Mitsubishi Outlander PHEV review

The Mitsubishi Outlander PHEV is the go-to option if you’re after a large, plug-in hybrid car, but it benefits from a lack of obvious rivals

£36,755 - £45,600
Plug-in hybrid

Pros

  • Affordable for a big PHEV SUV
  • Pure-electric range of 28 miles
  • A spacious family car

Cons

  • Nothing special to drive
  • Interior feels a bit cheap
  • Better PHEVs available

The Mitsubishi Outlander PHEV was the first plug-in hybrid SUV, and it has seen huge popularity ever since launch. Understandably so, given that – many years after it first appeared – the Outlander remains the most affordable way into a large plug-in hybrid SUV.

However, the competition has moved on and you’ve now got rivals in the shape of the MINI Countryman Cooper S E All4 through to the more expensive Volvo XC60 T8 Twin Engine. And don’t discount pure-electric alternatives such as the smaller yet cheaper Hyundai Kona Electric.

Not only that, but the Outlander PHEV is a tricky financial proposition for private buyers. There’s no government grant on plug-in hybrids any more, so you’ll need to find the full cash price (minus any discounts you can haggle), which can be as high as £45,000 for the top-spec model. 

Company-car buyers can rejoice, though, as the 46g/km CO2 emissions the Outlander PHEV achieves mean very low Benefit-in-Kind (BiK) tax.

The Mitsubishi Outlander PHEV features a 2.4-litre, four-cylinder petrol engine with two electric motors – one on each axle – to deliver 28 miles of pure electric running.

In electric mode, the Outlander drives with the typical smooth refinement of an electric car, and even with the petrol engine thrumming away it’s quieter than a diesel.

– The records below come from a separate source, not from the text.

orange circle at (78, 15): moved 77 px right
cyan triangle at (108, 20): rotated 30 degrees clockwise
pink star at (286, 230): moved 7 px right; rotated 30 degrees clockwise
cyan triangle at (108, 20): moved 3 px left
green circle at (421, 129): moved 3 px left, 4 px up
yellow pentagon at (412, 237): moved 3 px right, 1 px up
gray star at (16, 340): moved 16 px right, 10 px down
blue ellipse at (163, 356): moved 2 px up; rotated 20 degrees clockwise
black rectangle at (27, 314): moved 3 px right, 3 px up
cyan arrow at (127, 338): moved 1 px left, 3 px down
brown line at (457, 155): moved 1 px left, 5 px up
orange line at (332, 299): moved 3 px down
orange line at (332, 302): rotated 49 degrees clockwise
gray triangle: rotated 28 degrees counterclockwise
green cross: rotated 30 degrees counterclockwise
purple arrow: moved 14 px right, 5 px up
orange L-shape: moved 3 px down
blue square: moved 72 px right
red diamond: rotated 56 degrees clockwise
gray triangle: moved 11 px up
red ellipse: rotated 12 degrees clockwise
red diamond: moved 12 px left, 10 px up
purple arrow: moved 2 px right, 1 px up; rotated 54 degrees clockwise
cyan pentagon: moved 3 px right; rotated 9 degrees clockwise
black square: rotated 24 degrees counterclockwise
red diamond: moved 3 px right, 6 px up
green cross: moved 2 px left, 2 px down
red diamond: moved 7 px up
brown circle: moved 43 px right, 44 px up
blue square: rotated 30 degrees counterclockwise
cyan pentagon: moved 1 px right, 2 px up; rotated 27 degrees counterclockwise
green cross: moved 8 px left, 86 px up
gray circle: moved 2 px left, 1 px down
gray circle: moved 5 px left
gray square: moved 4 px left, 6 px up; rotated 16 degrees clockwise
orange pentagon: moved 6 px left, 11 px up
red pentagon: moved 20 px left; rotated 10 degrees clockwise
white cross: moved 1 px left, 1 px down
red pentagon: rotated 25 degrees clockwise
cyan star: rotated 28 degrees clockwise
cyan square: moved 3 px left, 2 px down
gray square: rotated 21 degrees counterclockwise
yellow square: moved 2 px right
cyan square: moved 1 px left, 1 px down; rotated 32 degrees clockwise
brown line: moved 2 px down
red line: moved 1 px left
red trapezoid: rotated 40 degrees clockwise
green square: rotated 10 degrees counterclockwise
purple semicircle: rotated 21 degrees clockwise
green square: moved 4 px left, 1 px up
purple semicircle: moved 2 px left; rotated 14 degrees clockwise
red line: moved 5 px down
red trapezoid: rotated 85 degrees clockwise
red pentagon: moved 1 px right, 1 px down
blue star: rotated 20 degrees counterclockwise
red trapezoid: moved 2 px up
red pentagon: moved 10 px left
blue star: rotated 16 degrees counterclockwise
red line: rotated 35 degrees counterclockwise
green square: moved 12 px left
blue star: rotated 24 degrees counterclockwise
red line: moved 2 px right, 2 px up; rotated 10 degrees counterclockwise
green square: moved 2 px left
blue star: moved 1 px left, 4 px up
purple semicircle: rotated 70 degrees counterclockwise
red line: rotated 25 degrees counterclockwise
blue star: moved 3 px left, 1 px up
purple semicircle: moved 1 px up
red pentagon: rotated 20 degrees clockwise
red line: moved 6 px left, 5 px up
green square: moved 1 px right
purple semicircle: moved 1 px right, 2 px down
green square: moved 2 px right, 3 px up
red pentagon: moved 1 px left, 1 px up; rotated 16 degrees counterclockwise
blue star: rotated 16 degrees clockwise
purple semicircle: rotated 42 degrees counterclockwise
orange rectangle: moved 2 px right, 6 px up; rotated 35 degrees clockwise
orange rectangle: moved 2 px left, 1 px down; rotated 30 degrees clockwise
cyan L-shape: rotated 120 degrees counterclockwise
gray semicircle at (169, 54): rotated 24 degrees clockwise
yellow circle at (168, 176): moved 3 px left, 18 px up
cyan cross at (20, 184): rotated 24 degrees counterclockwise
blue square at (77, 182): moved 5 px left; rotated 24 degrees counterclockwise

For all that, the automatic gearbox sometimes lets the engine rev higher than it needs to, and the handling is quite cumbersome, with lots of sway in the corners and performance that’s adequate at best.

There’s loads of space inside the big, bluff-looking Outlander. You’ll get three across the rear bench with relative ease, access is good for strapping kids in and a driver of any size or shape should be able to get comfortable.

 

There’s no seven-seat option in the PHEV, as there is in the petrol Outlander and rivals such as the Hyundai Santa Fe and Skoda Kodiaq.

Overall, the Mitsubishi Outlander PHEV continues to plug a gap in the market that no rival directly competes with, and until something does come along to challenge the Outlander, it remains the best-value big 4x4 plug-in hybrid you can buy. Just stick to the lower trim levels, as it really is hard to justify the £40,000-plus models.

However you dress it up, the Outlander PHEV makes most sense as a company car.